▸ TASK STATEMENT:
Count the lines in the records below that contain the string "name", matching case exactly, and reply with only that number.

▸ TASK INPUTS:

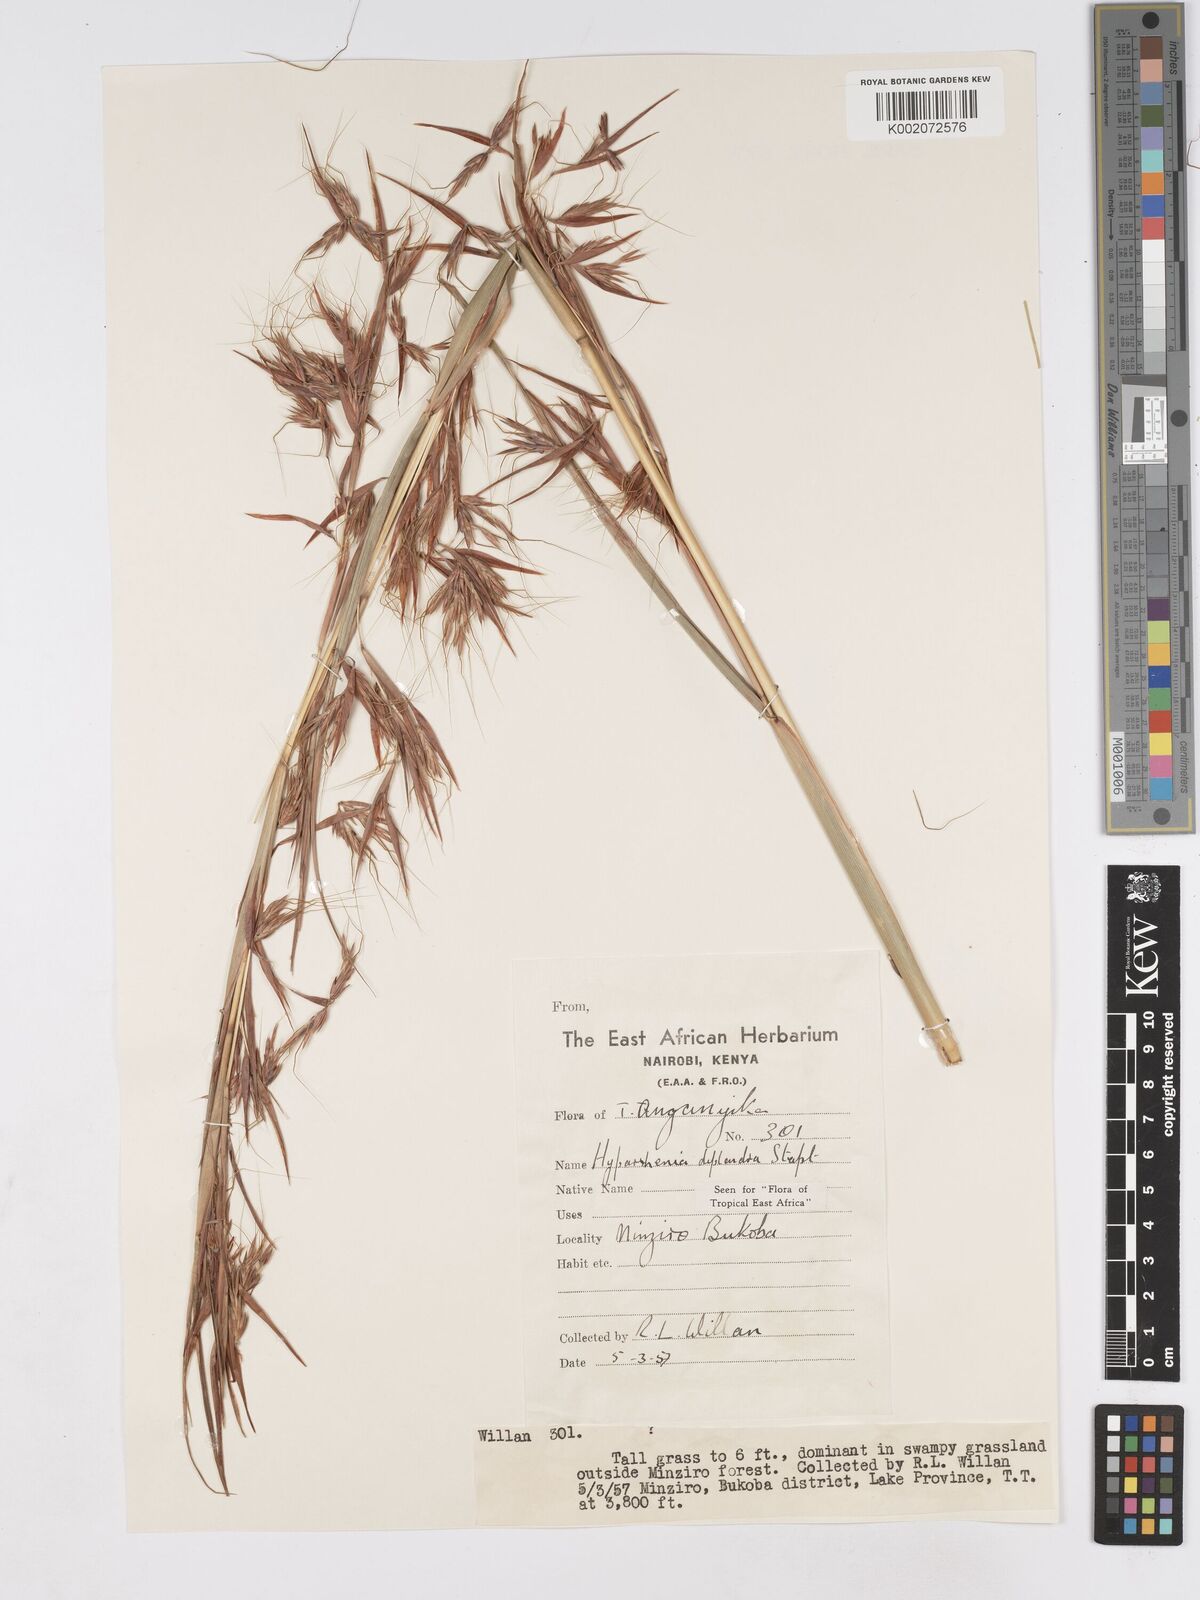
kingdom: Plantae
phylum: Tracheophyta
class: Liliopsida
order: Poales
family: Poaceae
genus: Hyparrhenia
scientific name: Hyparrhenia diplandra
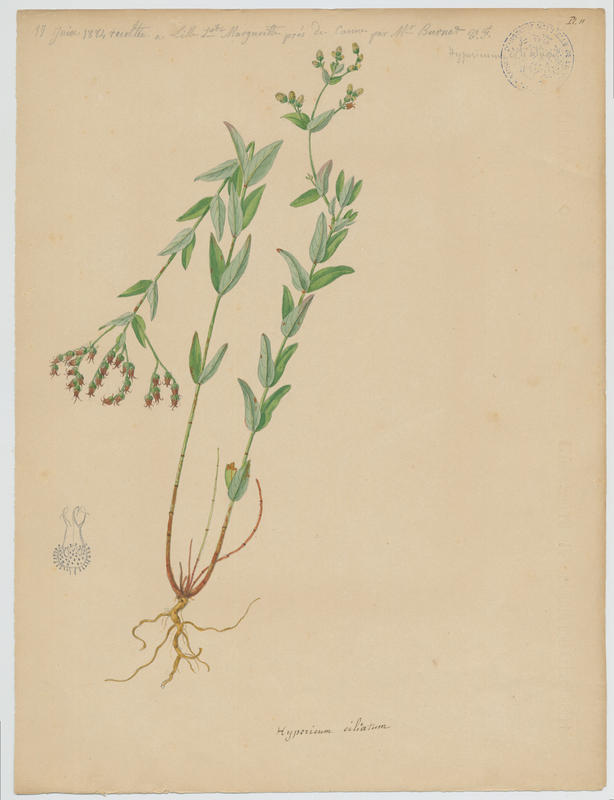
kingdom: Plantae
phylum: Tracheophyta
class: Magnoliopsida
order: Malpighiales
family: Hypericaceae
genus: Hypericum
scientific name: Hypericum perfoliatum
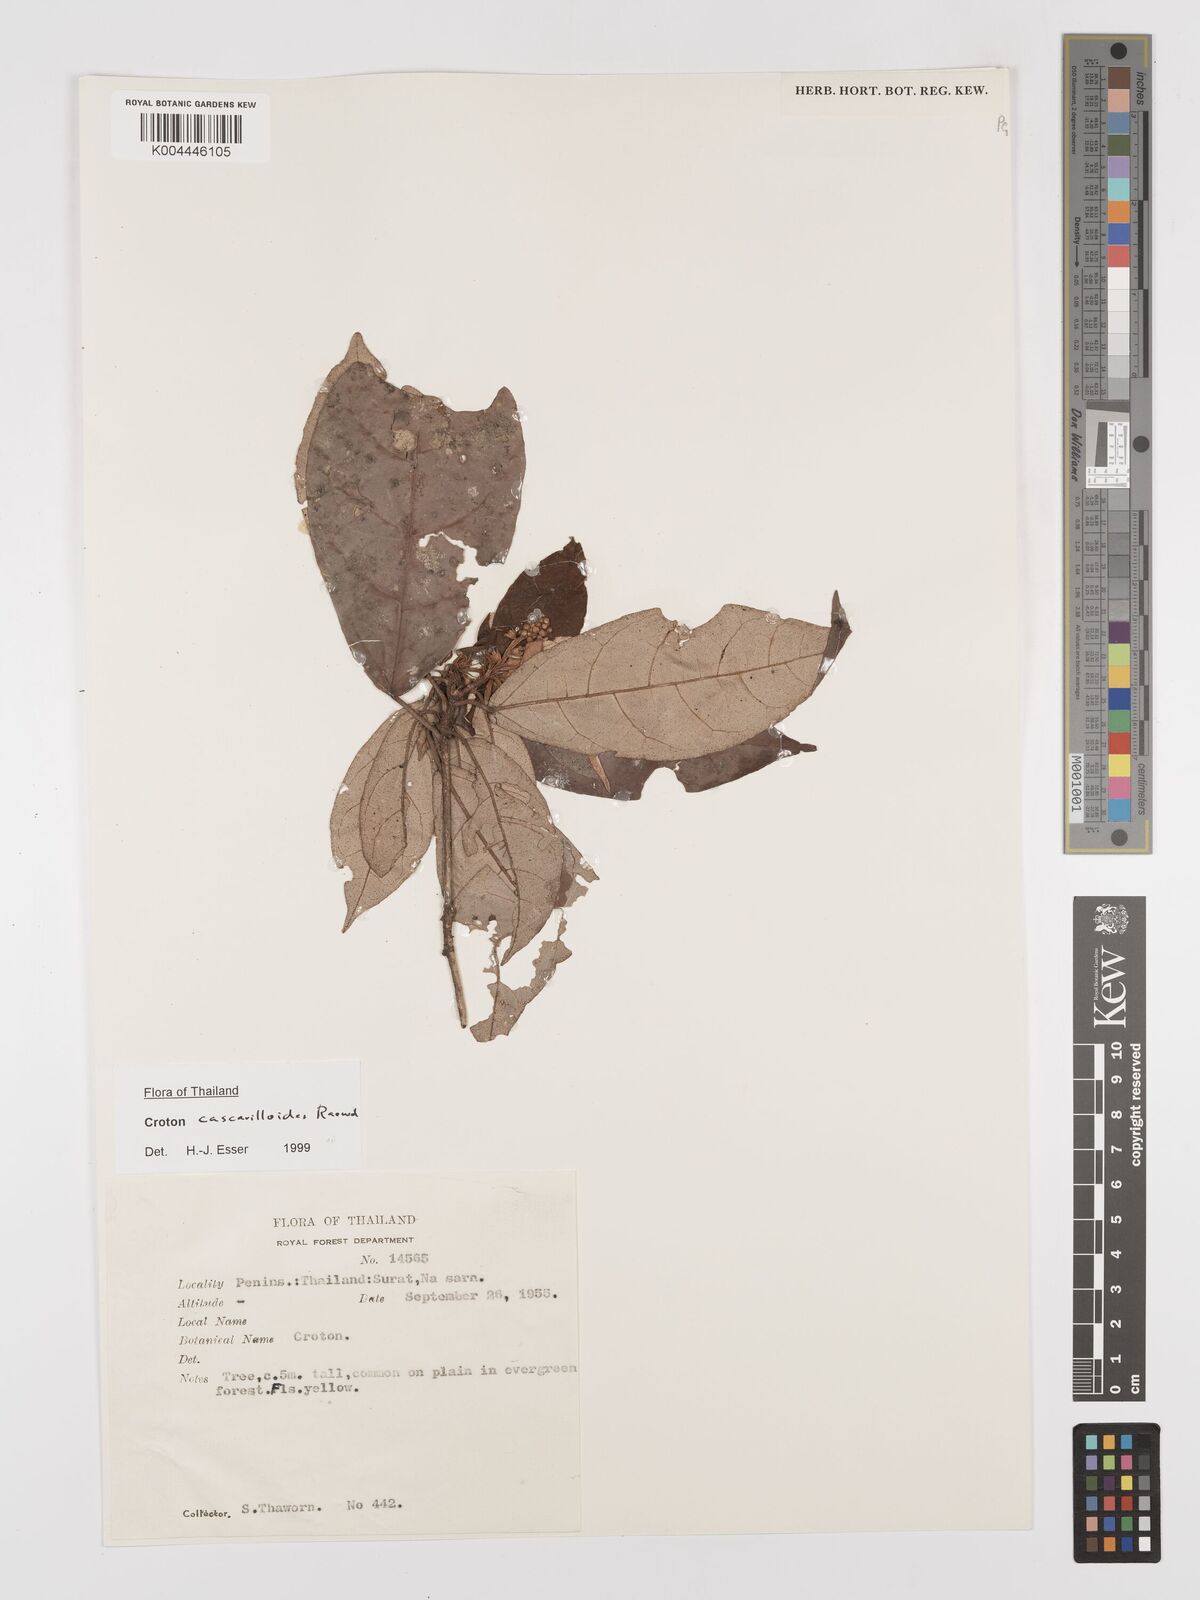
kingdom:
* * *
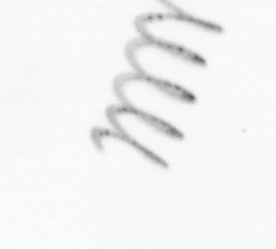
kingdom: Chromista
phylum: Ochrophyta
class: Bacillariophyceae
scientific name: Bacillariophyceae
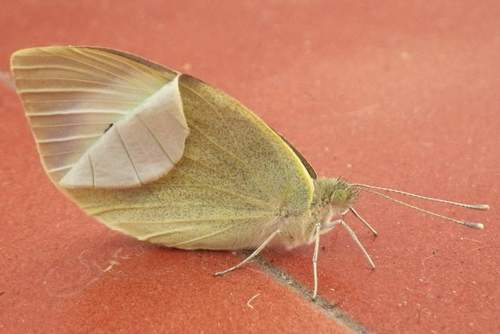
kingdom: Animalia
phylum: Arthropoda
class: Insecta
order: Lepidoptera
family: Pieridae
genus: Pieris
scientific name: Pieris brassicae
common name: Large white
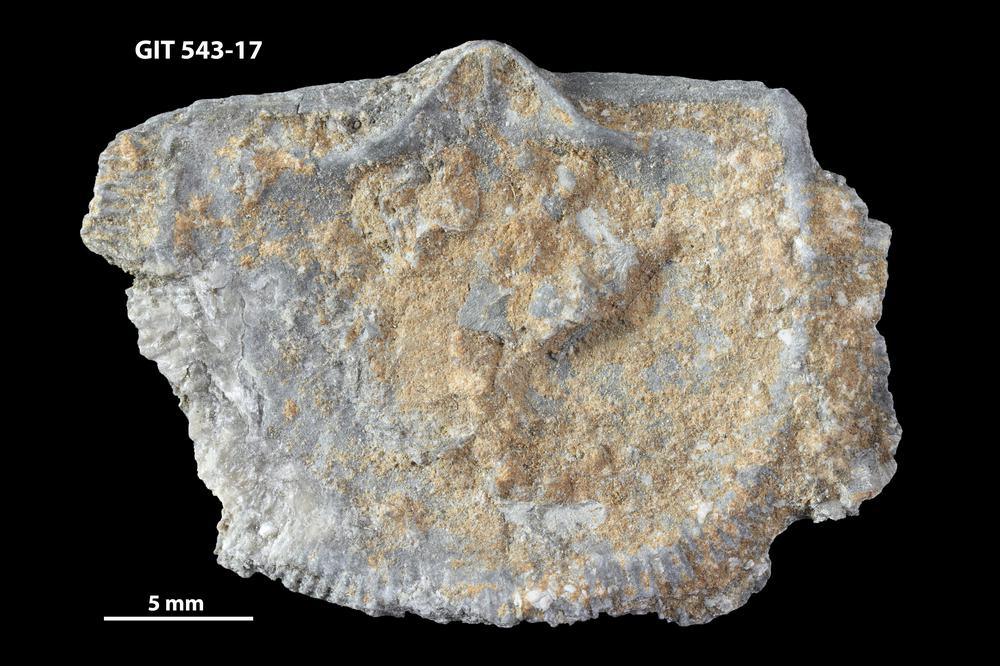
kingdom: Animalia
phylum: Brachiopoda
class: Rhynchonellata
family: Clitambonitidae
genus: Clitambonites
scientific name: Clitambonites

▸ TASK RESPONSE:
6